Des fuites d’hélium-3 à la surface terrestre
Chaque année, environ 2 kilogrammes d’hélium-3 s’échappent des dorsales médio-océaniques et des points chauds volcaniques, tels que Hawaï et l’Islande. Ces émissions indiquent la présence de réservoirs profonds d’hélium-3 à l’intérieur de la Terre. Cependant, la question de la localisation précise de ces réservoirs restait en suspens.

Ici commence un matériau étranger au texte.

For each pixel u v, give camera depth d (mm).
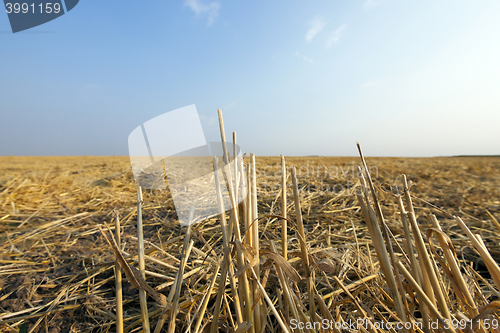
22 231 2758
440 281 1035
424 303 708
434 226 838
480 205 3566
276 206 3541
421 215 3105
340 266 1605
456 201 3777
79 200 4137
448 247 793
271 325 1125
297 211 896
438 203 3691
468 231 768
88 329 1318
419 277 774
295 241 2289
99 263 1994
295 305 920
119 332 764
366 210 800
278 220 2889
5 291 1655
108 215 3367
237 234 811
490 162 11531
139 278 758
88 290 1629
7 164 11375
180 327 1215
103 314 1428
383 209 3273
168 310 818
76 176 6434
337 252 1892
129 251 2209
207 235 2463
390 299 973
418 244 760
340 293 1351
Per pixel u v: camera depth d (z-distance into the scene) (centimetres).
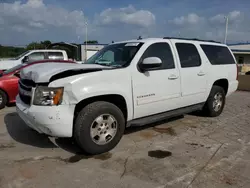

L’hélium et le fer : une association inattendue au cœur de la Terre
Des chercheurs de l’Université de Tokyo, dirigés par le professeur Kei Hirose, ont récemment mené des expériences pour comprendre comment l’hélium pourrait être stocké dans le noyau terrestre. En utilisant une cellule à enclumes de diamant chauffée au laser, ils ont soumis des échantillons de fer et d’hélium à des pressions comprises entre 5 et 55 gigapascals (soit 50 000 à 550 000 fois la pression atmosphérique) et à des températures allant de 1 000 à près de 3 000 kelvins. Ils ont découvert que, dans ces conditions extrêmes, l’hélium peut se dissoudre dans le fer à des concentrations atteignant 3,3 %, soit environ 5 000 fois plus que ce qui avait été observé précédemment.
Implications pour la formation et l’évolution de la Terre
Cette découverte suggère que le noyau terrestre pourrait servir de réservoir majeur pour l’hélium-3 primordial. La capacité du fer à dissoudre l’hélium sous haute pression et haute température pourrait expliquer comment cet isotope est resté piégé depuis la formation de la Terre, il y a environ 4,5 milliards d’années. De plus, la présence d’hélium-3 dans le noyau pourrait influencer les propriétés thermiques et dynamiques de la Terre, notamment la convection du manteau et le géomagnétisme
Une structure cachée découverte dans le noyau terrestre intrigue les chercheurs
Nouvelles perspectives sur la géochimie profonde
La découverte de la solubilité de l’hélium dans le fer à des conditions extrêmes ouvre de nouvelles avenues de recherche en géochimie et en géophysique. Elle pourrait aider à mieux comprendre les échanges de matières entre le noyau et le manteau, ainsi que l’origine des gaz rares observés à la surface. De plus, cela pourrait fournir des indices sur la composition du noyau terrestre et sur les processus ayant conduit à la formation de la Terre et des autres planètes telluriques.
Résumé
- L’hélium-3 est un isotope primordial formé lors du Big Bang
- Des fuites d’hélium-3 sont observées à la surface terrestre, notamment dans les zones volcaniques
- Des expériences récentes montrent que l’hélium peut se dissoudre dans le fer sous des conditions extrêmes de pression et de température
- Cette découverte suggère que le noyau terrestre pourrait contenir des quantités significatives d’hélium-3
- La présence d’hélium-3 dans le noyau a des implications pour la compréhension de la formation et de l’évolution de la Terre.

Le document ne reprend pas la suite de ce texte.